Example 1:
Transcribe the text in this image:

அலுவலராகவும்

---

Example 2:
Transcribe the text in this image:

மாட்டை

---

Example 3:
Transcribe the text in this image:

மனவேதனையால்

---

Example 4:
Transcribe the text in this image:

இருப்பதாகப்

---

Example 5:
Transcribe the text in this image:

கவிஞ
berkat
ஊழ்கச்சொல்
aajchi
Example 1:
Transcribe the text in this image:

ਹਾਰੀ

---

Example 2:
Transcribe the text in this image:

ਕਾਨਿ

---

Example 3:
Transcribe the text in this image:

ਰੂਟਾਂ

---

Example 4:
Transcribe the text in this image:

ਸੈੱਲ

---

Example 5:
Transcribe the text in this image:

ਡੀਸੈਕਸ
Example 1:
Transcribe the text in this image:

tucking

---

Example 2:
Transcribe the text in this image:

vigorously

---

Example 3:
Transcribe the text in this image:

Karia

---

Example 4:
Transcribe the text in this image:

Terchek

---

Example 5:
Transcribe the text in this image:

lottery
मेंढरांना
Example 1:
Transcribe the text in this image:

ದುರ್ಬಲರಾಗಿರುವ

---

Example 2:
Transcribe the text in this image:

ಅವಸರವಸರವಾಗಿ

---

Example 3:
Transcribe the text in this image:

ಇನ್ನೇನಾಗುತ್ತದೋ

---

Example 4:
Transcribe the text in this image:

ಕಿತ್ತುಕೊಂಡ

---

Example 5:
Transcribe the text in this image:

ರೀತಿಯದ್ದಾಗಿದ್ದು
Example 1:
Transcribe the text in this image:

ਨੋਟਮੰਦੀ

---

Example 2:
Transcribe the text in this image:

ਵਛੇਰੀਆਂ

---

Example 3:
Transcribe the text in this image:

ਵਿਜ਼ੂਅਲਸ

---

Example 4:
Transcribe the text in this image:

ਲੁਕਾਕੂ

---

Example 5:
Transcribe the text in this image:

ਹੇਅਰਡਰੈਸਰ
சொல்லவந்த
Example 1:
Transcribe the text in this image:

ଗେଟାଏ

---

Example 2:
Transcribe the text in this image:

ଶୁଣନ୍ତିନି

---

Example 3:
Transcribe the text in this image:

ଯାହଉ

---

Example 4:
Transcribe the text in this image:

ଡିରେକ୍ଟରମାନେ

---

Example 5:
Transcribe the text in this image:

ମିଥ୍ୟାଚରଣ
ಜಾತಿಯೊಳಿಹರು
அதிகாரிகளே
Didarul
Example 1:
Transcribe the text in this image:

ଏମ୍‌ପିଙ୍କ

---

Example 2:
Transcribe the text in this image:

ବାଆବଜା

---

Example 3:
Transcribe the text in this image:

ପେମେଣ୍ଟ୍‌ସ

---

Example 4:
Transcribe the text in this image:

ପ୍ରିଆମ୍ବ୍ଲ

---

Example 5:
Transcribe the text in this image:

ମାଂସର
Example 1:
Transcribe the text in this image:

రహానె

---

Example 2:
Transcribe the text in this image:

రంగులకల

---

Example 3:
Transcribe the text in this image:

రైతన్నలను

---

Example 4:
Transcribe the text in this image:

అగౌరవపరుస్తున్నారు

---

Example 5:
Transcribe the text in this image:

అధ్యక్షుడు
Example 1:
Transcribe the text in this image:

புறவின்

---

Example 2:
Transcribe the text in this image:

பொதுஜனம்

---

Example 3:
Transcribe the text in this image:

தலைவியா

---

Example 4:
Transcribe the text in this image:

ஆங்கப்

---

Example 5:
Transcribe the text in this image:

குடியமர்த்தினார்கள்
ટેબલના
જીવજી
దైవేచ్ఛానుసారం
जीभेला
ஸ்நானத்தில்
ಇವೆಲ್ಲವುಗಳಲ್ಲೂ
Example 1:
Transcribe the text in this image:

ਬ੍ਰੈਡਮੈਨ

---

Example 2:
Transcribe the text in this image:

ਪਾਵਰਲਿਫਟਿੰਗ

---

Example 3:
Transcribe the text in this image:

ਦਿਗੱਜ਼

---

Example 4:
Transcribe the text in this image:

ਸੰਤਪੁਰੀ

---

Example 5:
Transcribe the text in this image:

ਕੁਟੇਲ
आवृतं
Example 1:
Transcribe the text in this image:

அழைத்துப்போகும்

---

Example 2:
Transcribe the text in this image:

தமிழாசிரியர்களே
══════════
TASK DESCRIPTION: Print the material verbatim, all of it.

SOLVED PROBLEM:
Example 1:
Transcribe the text in this image:

அலுவலராகவும்

---

Example 2:
Transcribe the text in this image:

மாட்டை

---

Example 3:
Transcribe the text in this image:

மனவேதனையால்

---

Example 4:
Transcribe the text in this image:

இருப்பதாகப்

---

Example 5:
Transcribe the text in this image:

கவிஞ
berkat
ஊழ்கச்சொல்
aajchi
Example 1:
Transcribe the text in this image:

ਹਾਰੀ

---

Example 2:
Transcribe the text in this image:

ਕਾਨਿ

---

Example 3:
Transcribe the text in this image:

ਰੂਟਾਂ

---

Example 4:
Transcribe the text in this image:

ਸੈੱਲ

---

Example 5:
Transcribe the text in this image:

ਡੀਸੈਕਸ
Example 1:
Transcribe the text in this image:

tucking

---

Example 2:
Transcribe the text in this image:

vigorously

---

Example 3:
Transcribe the text in this image:

Karia

---

Example 4:
Transcribe the text in this image:

Terchek

---

Example 5:
Transcribe the text in this image:

lottery
मेंढरांना
Example 1:
Transcribe the text in this image:

ದುರ್ಬಲರಾಗಿರುವ

---

Example 2:
Transcribe the text in this image:

ಅವಸರವಸರವಾಗಿ

---

Example 3:
Transcribe the text in this image:

ಇನ್ನೇನಾಗುತ್ತದೋ

---

Example 4:
Transcribe the text in this image:

ಕಿತ್ತುಕೊಂಡ

---

Example 5:
Transcribe the text in this image:

ರೀತಿಯದ್ದಾಗಿದ್ದು
Example 1:
Transcribe the text in this image:

ਨੋਟਮੰਦੀ

---

Example 2:
Transcribe the text in this image:

ਵਛੇਰੀਆਂ

---

Example 3:
Transcribe the text in this image:

ਵਿਜ਼ੂਅਲਸ

---

Example 4:
Transcribe the text in this image:

ਲੁਕਾਕੂ

---

Example 5:
Transcribe the text in this image:

ਹੇਅਰਡਰੈਸਰ
சொல்லவந்த
Example 1:
Transcribe the text in this image:

ଗେଟାଏ

---

Example 2:
Transcribe the text in this image:

ଶୁଣନ୍ତିନି

---

Example 3:
Transcribe the text in this image:

ଯାହଉ

---

Example 4:
Transcribe the text in this image:

ଡିରେକ୍ଟରମାନେ

---

Example 5:
Transcribe the text in this image:

ମିଥ୍ୟାଚରଣ
ಜಾತಿಯೊಳಿಹರು
அதிகாரிகளே
Didarul
Example 1:
Transcribe the text in this image:

ଏମ୍‌ପିଙ୍କ

---

Example 2:
Transcribe the text in this image:

ବାଆବଜା

---

Example 3:
Transcribe the text in this image:

ପେମେଣ୍ଟ୍‌ସ

---

Example 4:
Transcribe the text in this image:

ପ୍ରିଆମ୍ବ୍ଲ

---

Example 5:
Transcribe the text in this image:

ମାଂସର
Example 1:
Transcribe the text in this image:

రహానె

---

Example 2:
Transcribe the text in this image:

రంగులకల

---

Example 3:
Transcribe the text in this image:

రైతన్నలను

---

Example 4:
Transcribe the text in this image:

అగౌరవపరుస్తున్నారు

---

Example 5:
Transcribe the text in this image:

అధ్యక్షుడు
Example 1:
Transcribe the text in this image:

புறவின்

---

Example 2:
Transcribe the text in this image:

பொதுஜனம்

---

Example 3:
Transcribe the text in this image:

தலைவியா

---

Example 4:
Transcribe the text in this image:

ஆங்கப்

---

Example 5:
Transcribe the text in this image:

குடியமர்த்தினார்கள்
ટેબલના
જીવજી
దైవేచ్ఛానుసారం
जीभेला
ஸ்நானத்தில்
ಇವೆಲ್ಲವುಗಳಲ್ಲೂ
Example 1:
Transcribe the text in this image:

ਬ੍ਰੈਡਮੈਨ

---

Example 2:
Transcribe the text in this image:

ਪਾਵਰਲਿਫਟਿੰਗ

---

Example 3:
Transcribe the text in this image:

ਦਿਗੱਜ਼

---

Example 4:
Transcribe the text in this image:

ਸੰਤਪੁਰੀ

---

Example 5:
Transcribe the text in this image:

ਕੁਟੇਲ
आवृतं
Example 1:
Transcribe the text in this image:

அழைத்துப்போகும்

---

Example 2:
Transcribe the text in this image:

தமிழாசிரியர்களே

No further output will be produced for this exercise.